Publication year - 1999
Publication title -
aiche journal
Language(s) - English
Resource type - Journals
SCImago Journal Rank - 0.958
H-Index - 167
eISSN - 1547-5905
pISSN - 0001-1541
DOI - 10.1002/aic.690450321
Subject(s) - cryosurgery , cryobiology , chemistry , microscopy , biophysics , permeability (electromagnetism) , biomedical engineering , materials science , membrane , pathology , cryopreservation , biology , medicine , biochemistry , embryo , surgery , microbiology and biotechnology
Cryosurgery for treating prostate cancer is hampered by an incomplete understanding of the mechanisms whereby tissue destruction is achieved during freezing. The two known biophysical mechanisms of injury, intracellular ice formation and cellular dehydration injury (solute effects), have not been quantified within tumor tissue.
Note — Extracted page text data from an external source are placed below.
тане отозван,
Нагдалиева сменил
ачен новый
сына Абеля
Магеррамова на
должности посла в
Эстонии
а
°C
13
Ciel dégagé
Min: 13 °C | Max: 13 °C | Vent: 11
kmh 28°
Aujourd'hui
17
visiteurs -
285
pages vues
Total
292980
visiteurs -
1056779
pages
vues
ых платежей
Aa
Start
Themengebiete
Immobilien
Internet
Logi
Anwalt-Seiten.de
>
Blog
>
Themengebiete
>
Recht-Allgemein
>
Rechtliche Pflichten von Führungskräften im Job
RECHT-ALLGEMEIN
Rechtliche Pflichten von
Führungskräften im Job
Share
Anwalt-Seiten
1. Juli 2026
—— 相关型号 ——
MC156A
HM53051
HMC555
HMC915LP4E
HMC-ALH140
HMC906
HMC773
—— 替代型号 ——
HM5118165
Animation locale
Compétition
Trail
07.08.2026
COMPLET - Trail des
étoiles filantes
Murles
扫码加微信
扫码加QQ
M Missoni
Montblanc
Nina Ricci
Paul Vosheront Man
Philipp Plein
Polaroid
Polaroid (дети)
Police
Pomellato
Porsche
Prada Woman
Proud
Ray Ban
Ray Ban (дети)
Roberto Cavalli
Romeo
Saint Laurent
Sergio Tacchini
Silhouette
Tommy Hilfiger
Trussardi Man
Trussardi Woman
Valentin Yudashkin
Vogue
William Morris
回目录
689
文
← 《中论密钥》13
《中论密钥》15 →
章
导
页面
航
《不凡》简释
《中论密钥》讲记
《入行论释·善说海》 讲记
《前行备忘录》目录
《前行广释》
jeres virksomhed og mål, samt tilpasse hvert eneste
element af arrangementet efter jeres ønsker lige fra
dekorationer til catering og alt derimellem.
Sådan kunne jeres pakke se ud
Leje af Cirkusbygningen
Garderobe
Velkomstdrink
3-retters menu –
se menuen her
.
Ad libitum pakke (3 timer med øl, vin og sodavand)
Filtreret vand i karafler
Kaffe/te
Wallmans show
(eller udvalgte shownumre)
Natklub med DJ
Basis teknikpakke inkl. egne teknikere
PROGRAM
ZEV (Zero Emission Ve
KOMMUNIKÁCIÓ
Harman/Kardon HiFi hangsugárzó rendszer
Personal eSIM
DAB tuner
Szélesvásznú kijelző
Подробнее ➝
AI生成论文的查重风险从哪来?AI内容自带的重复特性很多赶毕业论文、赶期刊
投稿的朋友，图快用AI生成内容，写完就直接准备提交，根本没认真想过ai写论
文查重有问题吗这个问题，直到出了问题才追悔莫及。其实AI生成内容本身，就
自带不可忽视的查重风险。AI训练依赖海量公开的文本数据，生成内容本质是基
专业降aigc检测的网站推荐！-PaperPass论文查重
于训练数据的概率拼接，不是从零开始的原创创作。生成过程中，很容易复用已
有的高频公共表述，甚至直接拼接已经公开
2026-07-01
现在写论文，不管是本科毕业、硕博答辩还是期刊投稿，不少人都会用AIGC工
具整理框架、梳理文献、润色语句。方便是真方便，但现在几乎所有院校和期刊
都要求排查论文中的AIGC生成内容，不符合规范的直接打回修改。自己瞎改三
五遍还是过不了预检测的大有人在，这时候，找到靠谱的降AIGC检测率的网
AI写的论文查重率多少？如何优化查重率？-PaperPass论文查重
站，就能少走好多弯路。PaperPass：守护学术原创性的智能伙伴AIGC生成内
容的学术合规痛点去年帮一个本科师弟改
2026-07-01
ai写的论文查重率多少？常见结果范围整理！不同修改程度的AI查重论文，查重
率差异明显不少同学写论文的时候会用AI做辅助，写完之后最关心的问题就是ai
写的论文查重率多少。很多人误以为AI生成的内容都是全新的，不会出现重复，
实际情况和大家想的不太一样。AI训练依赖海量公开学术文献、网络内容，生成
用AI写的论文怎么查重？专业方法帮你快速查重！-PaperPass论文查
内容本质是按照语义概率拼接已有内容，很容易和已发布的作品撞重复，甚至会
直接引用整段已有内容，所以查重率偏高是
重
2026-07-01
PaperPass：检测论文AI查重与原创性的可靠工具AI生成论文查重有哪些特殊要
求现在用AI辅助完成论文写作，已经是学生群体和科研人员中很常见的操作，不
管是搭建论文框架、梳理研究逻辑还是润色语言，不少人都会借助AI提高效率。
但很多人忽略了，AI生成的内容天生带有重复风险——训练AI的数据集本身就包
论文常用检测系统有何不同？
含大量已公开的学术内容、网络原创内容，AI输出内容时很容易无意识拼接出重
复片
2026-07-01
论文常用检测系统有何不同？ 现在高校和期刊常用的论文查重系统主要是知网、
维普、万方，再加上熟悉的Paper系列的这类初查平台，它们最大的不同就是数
Freeze substitution microscopy and a differential scanning calorimeter (DSC) were used to quantify freeze‐induced dehydration within Dunning AT‐1 rat prostate tumor tissue. Stereological analysis of histological tumor sections was used to obtain the initial cellular (V o ), interstitial, and vascular volumes of the AT‐1 tumor tissue. A Boyle‐van´t Hoff (BVH) plot was then constructed by examining freeze substituted micrographs of equilibrium cooled tissue slices to obtain the osmotically inactive cell volume, V b = 0.25V o . Obtaining dynamic cellular water transport information from the freeze substitution microscopy data proved difficult because of the artifact added by the high interstitial volume (∼35%). Since the DSC technique does not suffer from this artifact, a model of water transport was fit to the DSC water transport data at 5°, 10° and 20°C/min to obtain the combined best fit membrane permeability parameters of the embedded AT‐1 tumor cells, assuming either a Krogh cylinder geometry or a spherical cell geometry. Numerical simulations were also performed to generate conservative estimates of intracellular ice volume (IIV) in the tumor tissue at various cooling rates typical of those experienced during cryosurgery (≤100°C/min). Water transport data in tumor systems with significant interstitial spaces can be obtained by using histology and the low‐temperature microscopy methods to obtain the initial and final tissue cell volumes, respectively, and the DSC technique to obtain the dynamic volume changes during freezing.